WHAT THE TASK ASKS: In the mailing-list post on Ubuntu and the Python shebang below, which PEP does Neal McBurnett ask about complying with?

GIVEN PASSAGE:
● ● ● ● ●

Why Ubuntu doesn’t support certain form of shebang for Python?
Scott Kitterman
ubuntu at kitterman.com
Wed Nov 12 00:05:07 UTC 2014
On Tuesday, November 11, 2014 15:52:22 Neal McBurnett wrote:
> On Tue, Nov 11, 2014 at 05:19:38PM -0500, Barry Warsaw wrote:
> > On Nov 11, 2014, at 11:48 AM, Neal McBurnett wrote:
> > >I'm glad that python2 is in Debian and Ubuntu (do you know offhand which
> > >releases?). Which distros is it still not supported in? Are they likely
> > >to catch up?
> >
> > Sorry, I don't know off-hand.
> >
> > >Do you see a path to a world where compliance with PEP 0394 is the right
> > >approach, making the transition to python3 easier?

● ● ● ● ●

RECORDS SHOWN:
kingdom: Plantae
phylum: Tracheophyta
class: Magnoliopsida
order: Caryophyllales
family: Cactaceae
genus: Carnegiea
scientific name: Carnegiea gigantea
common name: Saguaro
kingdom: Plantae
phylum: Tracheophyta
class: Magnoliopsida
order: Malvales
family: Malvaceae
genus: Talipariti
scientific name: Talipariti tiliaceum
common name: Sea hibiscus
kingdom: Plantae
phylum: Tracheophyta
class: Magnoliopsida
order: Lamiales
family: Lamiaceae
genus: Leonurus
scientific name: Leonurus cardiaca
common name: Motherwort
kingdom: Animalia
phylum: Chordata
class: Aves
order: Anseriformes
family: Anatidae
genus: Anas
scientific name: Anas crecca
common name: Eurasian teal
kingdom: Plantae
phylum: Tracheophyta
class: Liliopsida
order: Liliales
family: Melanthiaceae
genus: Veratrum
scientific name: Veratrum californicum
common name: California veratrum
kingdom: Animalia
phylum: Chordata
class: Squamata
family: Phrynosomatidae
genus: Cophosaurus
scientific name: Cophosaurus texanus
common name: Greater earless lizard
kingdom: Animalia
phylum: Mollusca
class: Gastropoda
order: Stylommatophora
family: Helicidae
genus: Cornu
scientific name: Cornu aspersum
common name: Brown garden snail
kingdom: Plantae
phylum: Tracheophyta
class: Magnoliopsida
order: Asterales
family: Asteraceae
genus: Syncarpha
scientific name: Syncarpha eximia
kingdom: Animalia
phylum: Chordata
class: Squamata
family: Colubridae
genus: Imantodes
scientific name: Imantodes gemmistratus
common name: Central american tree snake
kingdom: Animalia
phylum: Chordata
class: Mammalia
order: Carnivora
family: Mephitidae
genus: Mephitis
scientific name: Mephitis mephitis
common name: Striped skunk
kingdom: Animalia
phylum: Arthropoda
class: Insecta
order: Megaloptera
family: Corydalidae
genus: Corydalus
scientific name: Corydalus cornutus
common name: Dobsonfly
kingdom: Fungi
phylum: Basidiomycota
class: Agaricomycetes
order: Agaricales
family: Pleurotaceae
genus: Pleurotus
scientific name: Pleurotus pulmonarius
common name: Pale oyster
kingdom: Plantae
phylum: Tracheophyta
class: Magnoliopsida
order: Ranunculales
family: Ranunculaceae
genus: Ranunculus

● ● ● ● ●

THE RESULT: PEP 0394